Rudy Oosterwyk said he had been walking down Leeuwen Street last Tuesday when he saw six men, of which two were law enforcement officers, shoving, beating and pepper-spraying a man around his fifties, before cuffing him.
Oosterwyk lodged a formal complaint to the City and with the SA Human Rights Commission.
City executive director for safety and security Richard Bosman said: “The City is aware of the allegation and has also received a complaint in this regard.
“The matter is under investigation. We’ve since obtained statements from the officers involved in the incident. We’ve also secured video footage from a nearby CCTV camera.”
Oosterwyk said the man was sitting up against a pole when he was surrounded by officers and a man wearing jeans and black jacket with a radio at his waist, while the other two wore Cape Town Central City Improvement District uniforms.

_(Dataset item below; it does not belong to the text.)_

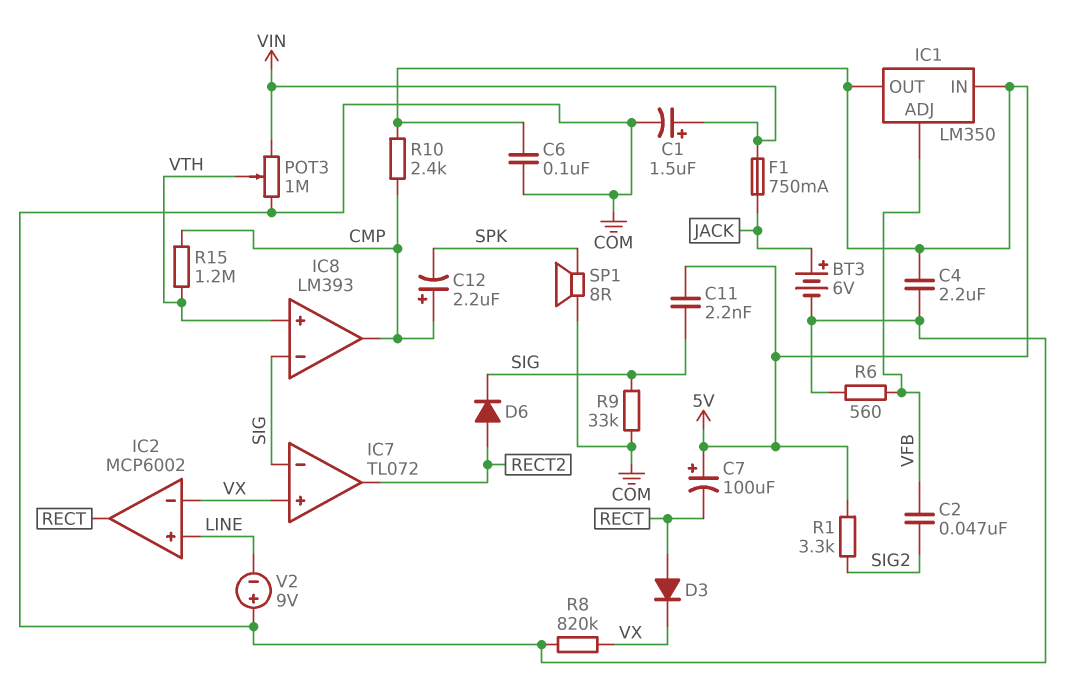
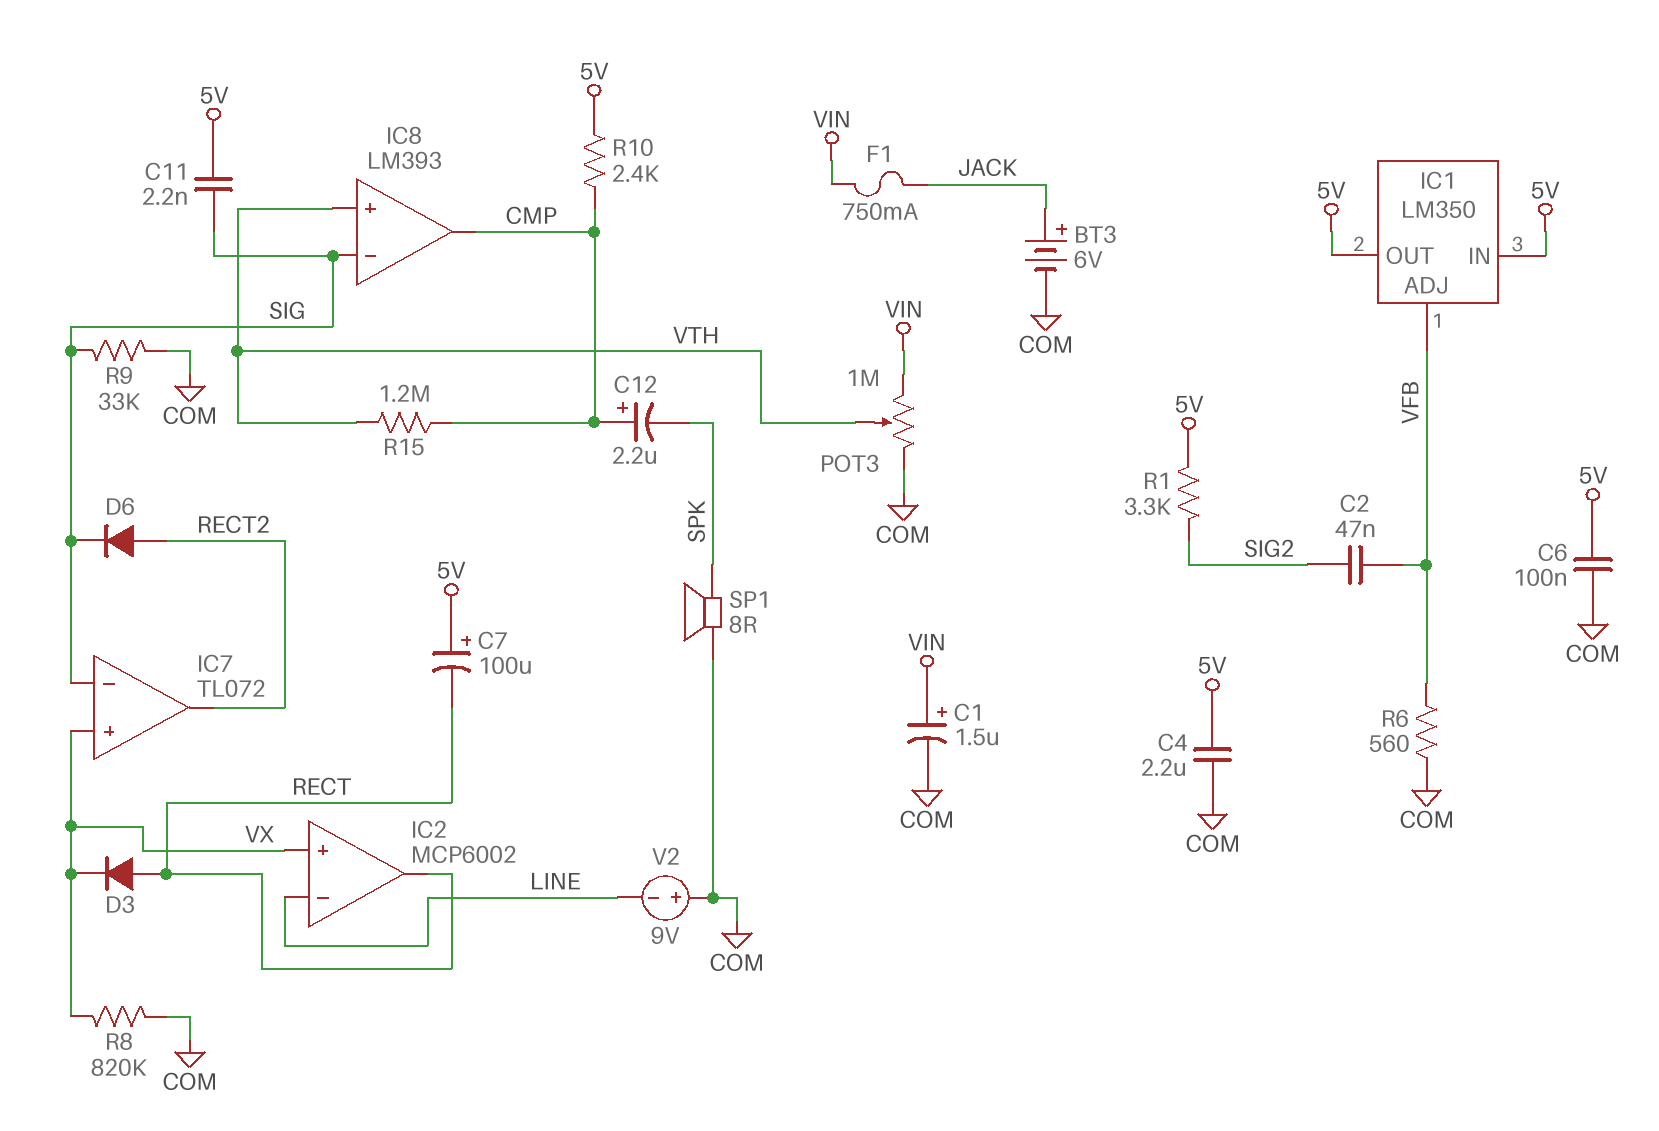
IC2 pin in+: LINE -> VX
IC2 pin in-: VX -> LINE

“One of the security guards pulled the man up by the scruff of his neck, holding him up by his collar before shoving, beating and pinning him down. It appears that they used a cable-tie to tie his hands behind his back.
“It also looked like they were holding him down with force. I thought at the time that this, too, was unnecessary as the old man was clearly neutralised by the pepper-spray.
"What also made me upset is that they were laughing at him. They impaired his dignity.”
Oosterwyk said he tried to intervene by asking them to stop but no one listened, as the man was pepper-sprayed about three times and was screaming in agony.
During the scuffle he had used his phone to record the incident, but declined to circulate the video out of respect and to protect the man. Only a screengrab was shared.
“They merely glanced at me and continued. When I started filming the attack, one of the men came to me and said I shouldn’t take pictures without asking questions about the events.
"I didn’t need to ask questions to see that an elderly defenceless man was being brutally attacked for being homeless. I don’t care what happened before that. I’m more concerned with what happened in the seven minutes I witnessed.
“I walked to my car and drove past them. The old man was still lying on the ground and appeared not to be moving, and I was concerned about his state.
"As I was driving past, a City of Cape Town vehicle parked on the corner where the incident took place. It appeared that this vehicle, a bakkie, was going to be used to transport the old man.
"It was clear that none of the security officials established the degree of injury to the old man, and if he was, indeed, in need of urgent medical attention,” said Oosterwyk.